The description declares the tool as read-only, which is a key behavioral trait. It also specifies the authentication requirement (Medium integration token). Without annotations, it effectively discloses the essential behaviors, though it lacks details on potential limitations like pagination or rate limits.

Agents need to know what a tool does to the world before calling it. Descriptions should go beyond structured annotations to explain consequences.

Conciseness5/5

Is the description appropriately sized, front-loaded, and free of redundancy?

The description is extremely concise at two sentences, with the most critical information (read-only nature) placed first. Every sentence adds value without waste.

Shorter descriptions cost fewer tokens and are easier for agents to parse. Every sentence should earn its place.

Completeness5/5

Given the tool's complexity, does the description cover enough for an agent to succeed on first attempt?

Given the tool's simplicity (zero parameters, no output schema), the description is complete. It covers purpose, return format, usage recommendation, and auth requirement, leaving no obvious gaps for the agent.

Complex tools with many parameters or behaviors need more documentation. Simple tools need less. This dimension scales expectations accordingly.

Parameters4/5

Does the description clarify parameter syntax, constraints, interactions, or defaults beyond what the schema provides?

The input schema has zero parameters, so no parameter documentation is needed. The description adds no parameter-specific info, but the baseline for no parameters is 4. The description compensates by explaining the return value and usage context.
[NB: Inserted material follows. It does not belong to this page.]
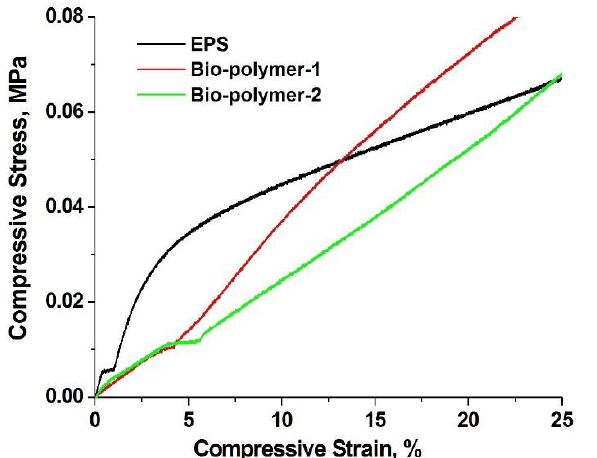
Figure 10. The stress-strain curves of bio-polymer composite in comparison with commercial EPS. Table 3. Compressive strength of bio-polymer composite in comparison with commercial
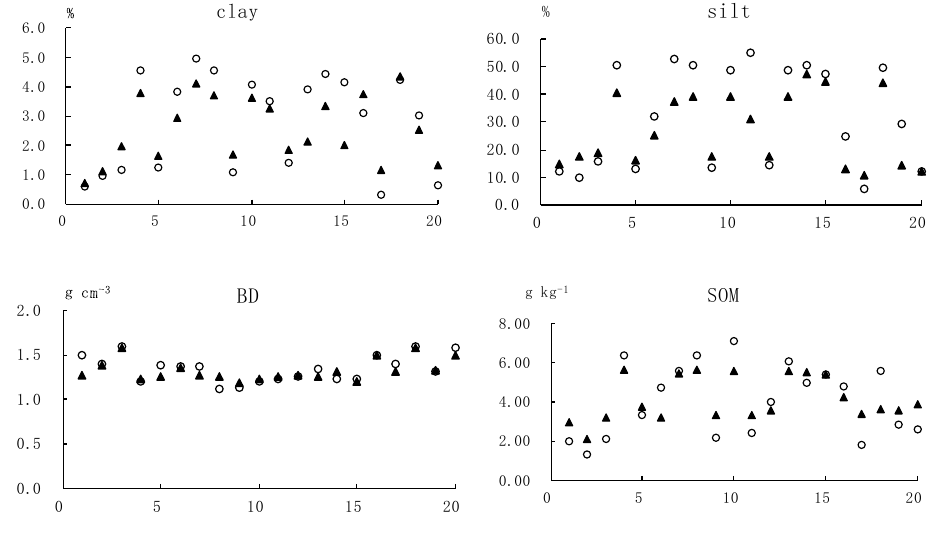
Table 6. Stepwise multiple regression function for each soil property.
Input schemas describe structure but not intent. Descriptions should explain non-obvious parameter relationships and valid value ranges.

Purpose5/5

Does the description clearly state what the tool does and how it differs from similar tools?
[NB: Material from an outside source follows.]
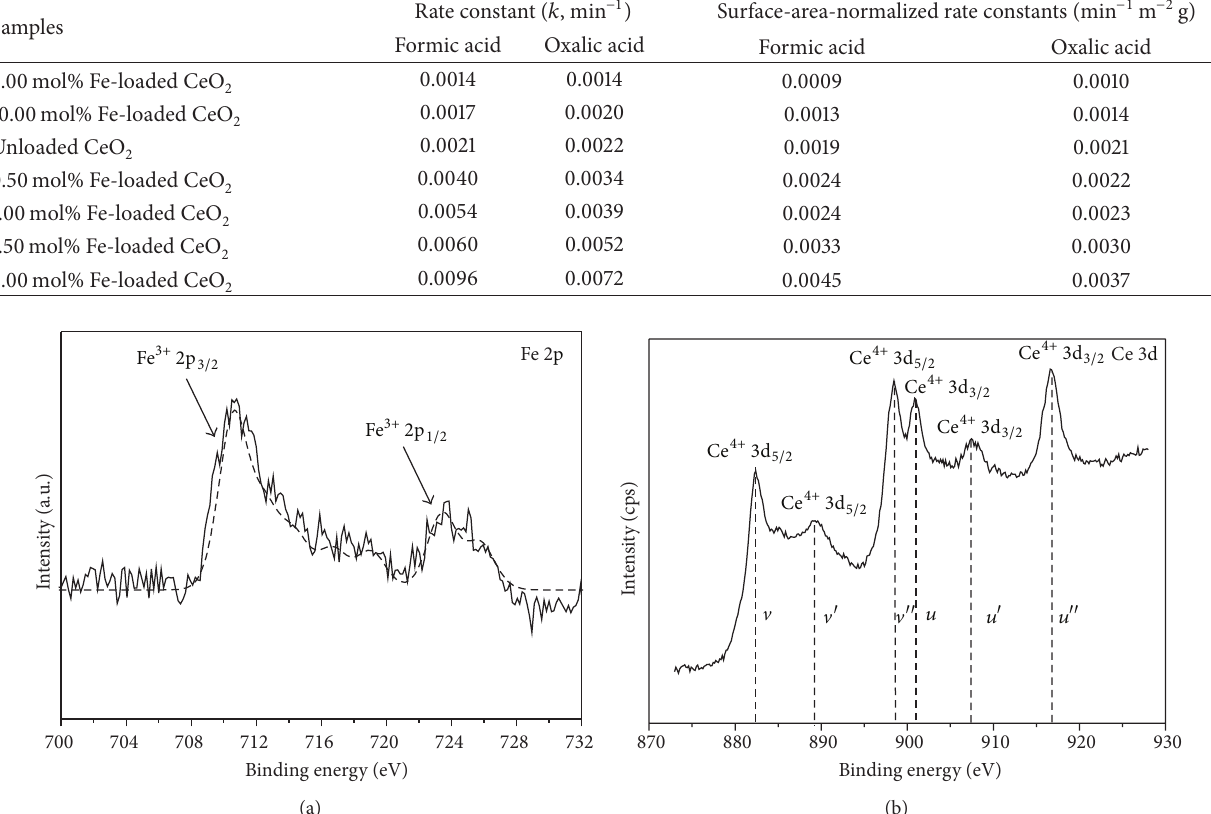
Table 3: Apparent rate constants and surface-area-normalized rate constants.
The description clearly states the tool lists publications where the user can publish as editor/writer, and specifies the return format (id + name pairs). It distinguishes from siblings like list_posts and list_responses, which serve different purposes.

Agents choose between tools based on descriptions. A clear purpose with a specific verb and resource helps agents select the right tool.

Usage Guidelines4/5

Does the description explain when to use this tool, when not to, or what alternatives exist?

It explains that the id can be used with publish_post's publication_id, providing actionable guidance. It does not explicitly mention alternatives, but no other sibling tool lists publications, so the context is sufficient.

Agents often have multiple tools that could apply. Explicit usage guidance like "use X instead of Y when Z" prevents misuse.